Work instructions
Update the lines in the records starting with the line containing "with FpML element" and going on through the line containing "In the CDM Portal, select the Textual" by replacing "Mappings added" with "Mappings introduced". Leave everything else in those lines unchanged.

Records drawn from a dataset
☆ ☆ ☆
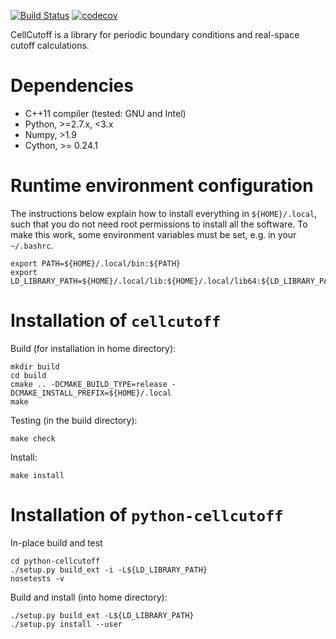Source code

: [![Build Status](https://travis-ci.org/theochem/cellcutoff.svg?branch=master)](https://travis-ci.org/theochem/cellcutoff)
[![codecov](https://codecov.io/gh/theochem/cellcutoff/branch/master/graph/badge.svg)](https://codecov.io/gh/theochem/cellcutoff)

CellCutoff is a library for periodic boundary conditions and real-space cutoff calculations.

Dependencies
============

* C++11 compiler (tested: GNU and Intel)
* Python, >=2.7.x, <3.x
* Numpy, >1.9
* Cython, >= 0.24.1


Runtime environment configuration
=================================

The instructions below explain how to install everything in ``${HOME}/.local``, such that
you do not need root permissions to install all the software. To make this work, some
environment variables must be set, e.g. in your ``~/.bashrc``.

    export PATH=${HOME}/.local/bin:${PATH}
    export LD_LIBRARY_PATH=${HOME}/.local/lib:${HOME}/.local/lib64:${LD_LIBRARY_PATH}


Installation of ``cellcutoff``
=============================

Build (for installation in home directory):

    mkdir build
    cd build
    cmake .. -DCMAKE_BUILD_TYPE=release -DCMAKE_INSTALL_PREFIX=${HOME}/.local
    make

Testing (in the build directory):

    make check

Install:

    make install


Installation of ``python-cellcutoff``
====================================

In-place build and test

    cd python-cellcutoff
    ./setup.py build_ext -i -L${LD_LIBRARY_PATH}
    nosetests -v

Build and install (into home directory):

    ./setup.py build_ext -L${LD_LIBRARY_PATH}
    ./setup.py install --user

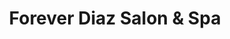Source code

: ---
title: "Forever Diaz Salon & Spa"
url: /nottingham/forever-diaz-salon-und-spa/
shop: Friseur
---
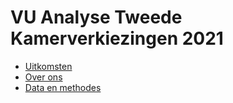 # VU Analyse Tweede Kamerverkiezingen 2021

+ [Uitkomsten](uitkomsten.md)
+ [Over ons](over.md)
+ [Data en methodes](methode.md)


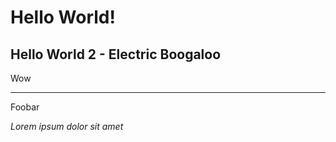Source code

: # Hello World!

## Hello World 2 - Electric Boogaloo

Wow

---

Foobar

*Lorem ipsum dolor sit amet*
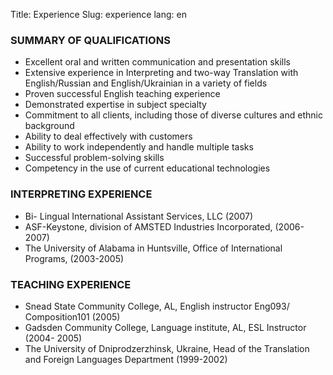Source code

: Title: Experience
Slug: experience
lang: en

### SUMMARY OF QUALIFICATIONS

* Excellent oral and written communication and presentation skills
* Extensive experience in Interpreting and two-way Translation with English/Russian and English/Ukrainian in a variety of fields
* Proven successful English teaching experience
* Demonstrated expertise in subject specialty
* Commitment to all clients, including those of diverse cultures and ethnic background
* Ability to deal effectively with customers
* Ability to work independently and handle multiple tasks
* Successful problem-solving skills
* Competency in the use of current educational technologies

### INTERPRETING EXPERIENCE

* Bi- Lingual International Assistant Services, LLC (2007)
* ASF-Keystone, division of AMSTED Industries Incorporated, (2006- 2007)
* The University of Alabama in Huntsville, Office of International Programs, (2003-2005)

### TEACHING EXPERIENCE

* Snead State Community College, AL, English instructor Eng093/ Composition101 (2005)                                     
* Gadsden Community College, Language institute, AL, ESL Instructor (2004- 2005)
* The University of Dniprodzerzhinsk, Ukraine, Head of the Translation and Foreign Languages Department    (1999-2002)                    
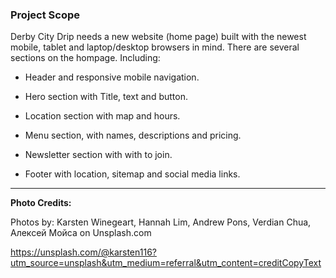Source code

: ### Project Scope

Derby City Drip needs a new website (home page) built with the newest mobile, tablet and laptop/desktop browsers in mind. There are several sections on the hompage. Including:

- Header and responsive mobile navigation.

- Hero section with Title, text and button.

- Location section with map and hours.

- Menu section, with names, descriptions and pricing.

- Newsletter section with with to join.

- Footer with location, sitemap and social media links.

---

**Photo Credits:**

Photos by: Karsten Winegeart, Hannah Lim, Andrew Pons, Verdian Chua, Алексей Мойса on Unsplash.com

https://unsplash.com/@karsten116?utm_source=unsplash&utm_medium=referral&utm_content=creditCopyText
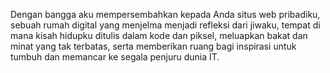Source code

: Dengan bangga aku mempersembahkan kepada Anda situs web pribadiku, sebuah rumah digital yang menjelma menjadi refleksi dari jiwaku, tempat di mana kisah hidupku ditulis dalam kode dan piksel, meluapkan bakat dan minat yang tak terbatas, serta memberikan ruang bagi inspirasi untuk tumbuh dan memancar ke segala penjuru dunia IT.
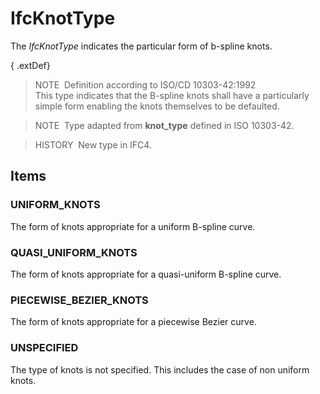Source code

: # IfcKnotType

The _IfcKnotType_ indicates the particular form of b-spline knots.

{ .extDef}
> NOTE&nbsp; Definition according to ISO/CD 10303-42:1992  
> This type indicates that the B-spline knots shall have a particularly simple form enabling the knots themselves to be defaulted.

> NOTE&nbsp; Type adapted from **knot_type** defined in ISO 10303-42.

> HISTORY&nbsp; New type in IFC4.

## Items

### UNIFORM_KNOTS
The form of knots appropriate for a uniform B-spline curve.

### QUASI_UNIFORM_KNOTS
The form of knots appropriate for a quasi-uniform B-spline curve.

### PIECEWISE_BEZIER_KNOTS
The form of knots appropriate for a piecewise Bezier curve.

### UNSPECIFIED
The type of knots is not specified. This includes the case of non uniform knots.
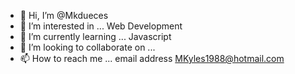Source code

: - 👋 Hi, I’m @Mkdueces
- 👀 I’m interested in ... Web Development 
- 🌱 I’m currently learning ... Javascript
- 💞️ I’m looking to collaborate on ...
- 📫 How to reach me ... email address MKyles1988@hotmail.com
<!---
Mkdueces/Mkdueces is a ✨ special ✨ repository because its `README.md` (this file) appears on your GitHub profile.
You can click the Preview link to take a look at your changes.
--->


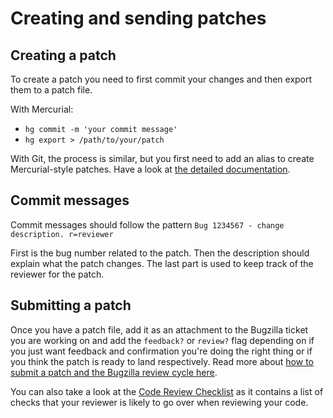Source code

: # Creating and sending patches <!--TODO: (in the future: Making Pull Requests)-->

<!-- TODO: this will need to be updated in the future when we move to GitHub -->

## Creating a patch

To create a patch you need to first commit your changes and then export them to a patch file.

With Mercurial:
* `hg commit -m 'your commit message'`
* `hg export > /path/to/your/patch`

With Git, the process is similar, but you first need to add an alias to create Mercurial-style patches. Have a look at [the detailed documentation](https://developer.mozilla.org/en-US/docs/Tools/Contributing#Creating_a_patch_to_check_in).

## Commit messages

Commit messages should follow the pattern `Bug 1234567 - change description. r=reviewer`

First is the bug number related to the patch. Then the description should explain what the patch changes. The last part is used to keep track of the reviewer for the patch.

## Submitting a patch

Once you have a patch file, add it as an attachment to the Bugzilla ticket you are working on and add the `feedback?` or `review?` flag depending on if you just want feedback and confirmation you're doing the right thing or if you think the patch is ready to land respectively. Read more about [how to submit a patch and the Bugzilla review cycle here](https://developer.mozilla.org/en-US/docs/Developer_Guide/How_to_Submit_a_Patch).

You can also take a look at the [Code Review Checklist](./code-reviews.md) as it contains a list of checks that your reviewer is likely to go over when reviewing your code.
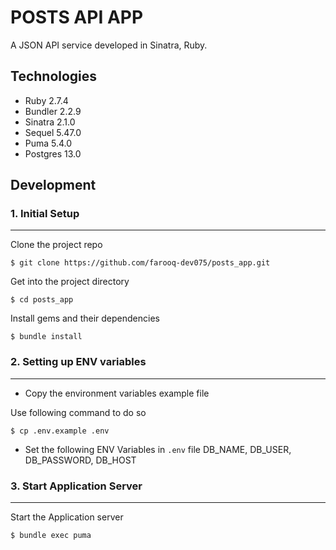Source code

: # POSTS API APP

A JSON API service developed in Sinatra, Ruby.

## Technologies
* Ruby 2.7.4
* Bundler 2.2.9
* Sinatra 2.1.0
* Sequel 5.47.0
* Puma 5.4.0
* Postgres 13.0


## Development
### 1. Initial Setup
--------------------

Clone the project repo

    $ git clone https://github.com/farooq-dev075/posts_app.git

Get into the project directory

    $ cd posts_app
Install gems and their dependencies

    $ bundle install

### 2. Setting up ENV variables
-------------------------------
* Copy the environment variables example file

Use following command to do so

    $ cp .env.example .env

* Set the following ENV Variables in `.env` file
    DB_NAME, DB_USER, DB_PASSWORD, DB_HOST

### 3. Start Application Server
-------------------------------
Start the Application server

    $ bundle exec puma


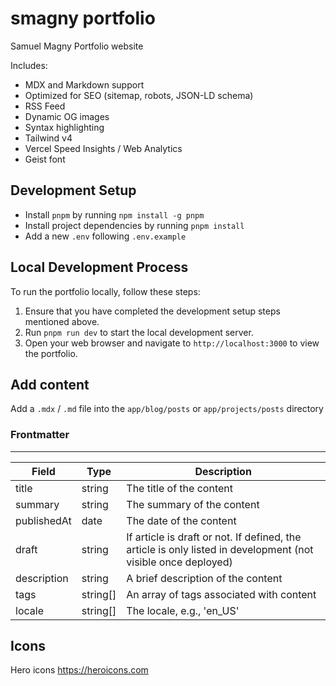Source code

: # smagny portfolio
Samuel Magny Portfolio website

Includes:
- MDX and Markdown support
- Optimized for SEO (sitemap, robots, JSON-LD schema)
- RSS Feed
- Dynamic OG images
- Syntax highlighting
- Tailwind v4
- Vercel Speed Insights / Web Analytics
- Geist font

## Development Setup
* Install `pnpm` by running `npm install -g pnpm`
* Install project dependencies by running `pnpm install`
* Add a new `.env` following `.env.example`

## Local Development Process
To run the portfolio locally, follow these steps:
1. Ensure that you have completed the development setup steps mentioned above.
2. Run `pnpm run dev` to start the local development server.
3. Open your web browser and navigate to `http://localhost:3000` to view the portfolio.

## Add content
Add a `.mdx` / `.md` file into the `app/blog/posts` or `app/projects/posts` directory

### Frontmatter

---

| Field        | Type     | Description                            |
|--------------|----------|----------------------------------------|
| title        | string   | The title of the content                |
| summary      | string   | The summary of the content              |
| publishedAt  | date     | The date of the content                 |
| draft        | string   | If article is draft or not. If defined, the article is only listed in development (not visible once deployed) |
| description  | string   | A brief description of the content      |
| tags         | string[] | An array of tags associated with content |
| locale       | string[] | The locale, e.g., 'en_US'                |

## Icons
Hero icons https://heroicons.com
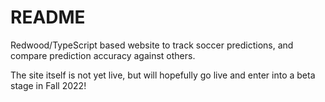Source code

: # README

Redwood/TypeScript based website to track soccer predictions, and compare prediction accuracy against others.

The site itself is not yet live, but will hopefully go live and enter into a beta stage in Fall 2022!
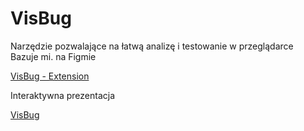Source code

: # VisBug
Narzędzie pozwalające na łatwą analizę i testowanie w przeglądarce<br>
Bazuje mi. na Figmie

[VisBug - Extension](https://chromewebstore.google.com/detail/cdockenadnadldjbbgcallicgledbeoc)<br>

Interaktywna prezentacja

[VisBug](https://visbug.web.app/)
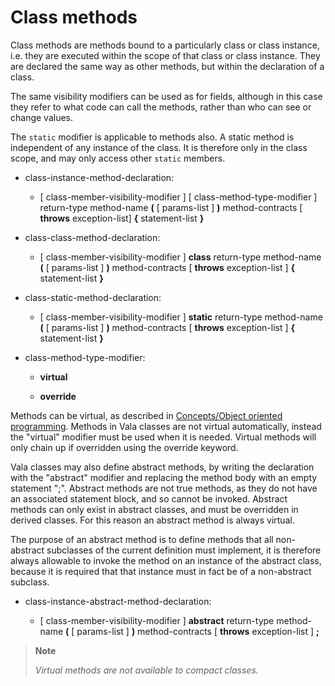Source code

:

Class methods
=============

Class methods are methods bound to a particularly class or class instance, i.e. they are executed within the scope of that class or class instance. They are declared the same way as other methods, but within the declaration of a class.

The same visibility modifiers can be used as for fields, although in this case they refer to what code can call the methods, rather than who can see or change values.

The `static` modifier is applicable to methods also. A static method is independent of any instance of the class. It is therefore only in the class scope, and may only access other `static` members.

-   class-instance-method-declaration:

    -   [ class-member-visibility-modifier ] [ class-method-type-modifier ] return-type method-name **(** [ params-list ] **)** method-contracts [ **throws** exception-list] **{** statement-list **}**


-   class-class-method-declaration:

    -   [ class-member-visibility-modifier ] **class** return-type method-name **(** [ params-list ] **)** method-contracts [ **throws** exception-list ] **{** statement-list **}**


-   class-static-method-declaration:

    -   [ class-member-visibility-modifier ] **static** return-type method-name **(** [ params-list ] **)** method-contracts [ **throws** exception-list ] **{** statement-list **}**


-   class-method-type-modifier:

    -   **virtual**

    -   **override**


Methods can be virtual, as described in [Concepts/Object oriented programming](object_oriented_programming.md). Methods in Vala classes are not virtual automatically, instead the "virtual" modifier must be used when it is needed. Virtual methods will only chain up if overridden using the override keyword.

Vala classes may also define abstract methods, by writing the declaration with the "abstract" modifier and replacing the method body with an empty statement ";". Abstract methods are not true methods, as they do not have an associated statement block, and so cannot be invoked. Abstract methods can only exist in abstract classes, and must be overridden in derived classes. For this reason an abstract method is always virtual.

The purpose of an abstract method is to define methods that all non-abstract subclasses of the current definition must implement, it is therefore always allowable to invoke the method on an instance of the abstract class, because it is required that that instance must in fact be of a non-abstract subclass.

-   class-instance-abstract-method-declaration:

    -   [ class-member-visibility-modifier ] **abstract** return-type method-name **(** [ params-list ] **)** method-contracts [ **throws** exception-list ] **;**

> **Note**
>
> *Virtual methods are not available to compact classes.*

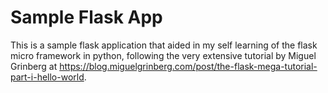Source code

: # Sample Flask App
This is a sample flask application that aided in my self learning of the flask micro framework in python, following the very extensive tutorial by Miguel Grinberg at https://blog.miguelgrinberg.com/post/the-flask-mega-tutorial-part-i-hello-world.
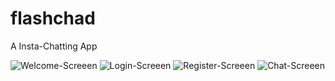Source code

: # flashchad

A Insta-Chatting App

![Welcome-Screeen](https://github.com/Devank-Sachdeva/Flash-Chad/blob/master/Screenshots/welcome_screen.png?raw=true)
![Login-Screeen](https://github.com/Devank-Sachdeva/Flash-Chad/blob/master/Screenshots/login_screen.png?raw=true)
![Register-Screeen](https://github.com/Devank-Sachdeva/Flash-Chad/blob/master/Screenshots/register_screen.png?raw=true)
![Chat-Screeen](https://github.com/Devank-Sachdeva/Flash-Chad/blob/master/Screenshots/chat_screen.png?raw=true)
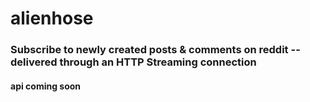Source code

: # alienhose
### Subscribe to newly created posts & comments on reddit -- delivered through an HTTP Streaming connection
#### api coming soon
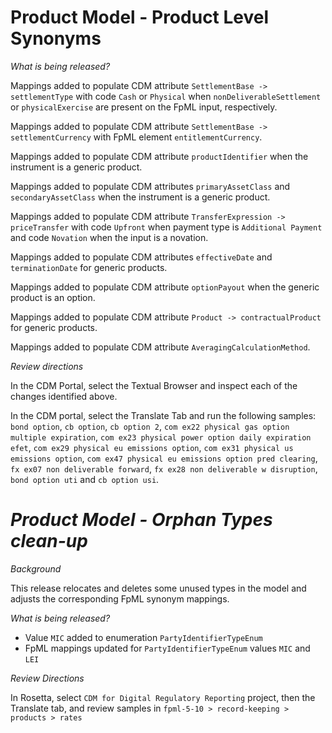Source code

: # Product Model - Product Level Synonyms

_What is being released?_

Mappings added to populate CDM attribute `SettlementBase -> settlementType` with code `Cash` or `Physical` when `nonDeliverableSettlement` or `physicalExercise` are present on the FpML input, respectively.

Mappings added to populate CDM attribute `SettlementBase -> settlementCurrency` with FpML element `entitlementCurrency`.

Mappings added to populate CDM attribute `productIdentifier` when the  instrument is a generic product.

Mappings added to populate CDM attributes `primaryAssetClass` and `secondaryAssetClass` when the  instrument is a generic product.

Mappings added to populate CDM attribute `TransferExpression -> priceTransfer` with code `Upfront` when payment type is `Additional Payment` and code `Novation` when the input is a novation.

Mappings added to populate CDM attributes `effectiveDate` and `terminationDate` for generic products.

Mappings added to populate CDM attribute `optionPayout` when the generic product is an option.

Mappings added to populate CDM attribute `Product -> contractualProduct` for generic products.

Mappings added to populate CDM attribute `AveragingCalculationMethod`.

_Review directions_

In the CDM Portal, select the Textual Browser and inspect each of the changes identified above.

In the CDM portal, select the Translate Tab and run the following samples: `bond option`, `cb option`, `cb option 2`, `com ex22 physical gas option multiple expiration`, `com ex23 physical power option daily expiration efet`, `com ex29 physical eu emissions option`, `com ex31 physical us emissions option`, `com ex47 physical eu emissions option pred clearing`, `fx ex07 non deliverable forward`, `fx ex28 non deliverable w disruption`, `bond option uti` and `cb option usi`.

# *Product Model - Orphan Types clean-up*

_Background_

This release relocates and deletes some unused types in the model and adjusts the corresponding FpML synonym mappings.

_What is being released?_

- Value `MIC` added to enumeration `PartyIdentifierTypeEnum`
- FpML mappings updated for `PartyIdentifierTypeEnum` values `MIC` and `LEI`

_Review Directions_

In Rosetta, select `CDM for Digital Regulatory Reporting` project, then the Translate tab, and review samples in `fpml-5-10 > record-keeping > products > rates`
☆ ☆ ☆
Task solution
Mappings introduced to populate CDM attribute `SettlementBase -> settlementCurrency` with FpML element `entitlementCurrency`.

Mappings introduced to populate CDM attribute `productIdentifier` when the  instrument is a generic product.

Mappings introduced to populate CDM attributes `primaryAssetClass` and `secondaryAssetClass` when the  instrument is a generic product.

Mappings introduced to populate CDM attribute `TransferExpression -> priceTransfer` with code `Upfront` when payment type is `Additional Payment` and code `Novation` when the input is a novation.

Mappings introduced to populate CDM attributes `effectiveDate` and `terminationDate` for generic products.

Mappings introduced to populate CDM attribute `optionPayout` when the generic product is an option.

Mappings introduced to populate CDM attribute `Product -> contractualProduct` for generic products.

Mappings introduced to populate CDM attribute `AveragingCalculationMethod`.

_Review directions_

In the CDM Portal, select the Textual Browser and inspect each of the changes identified above.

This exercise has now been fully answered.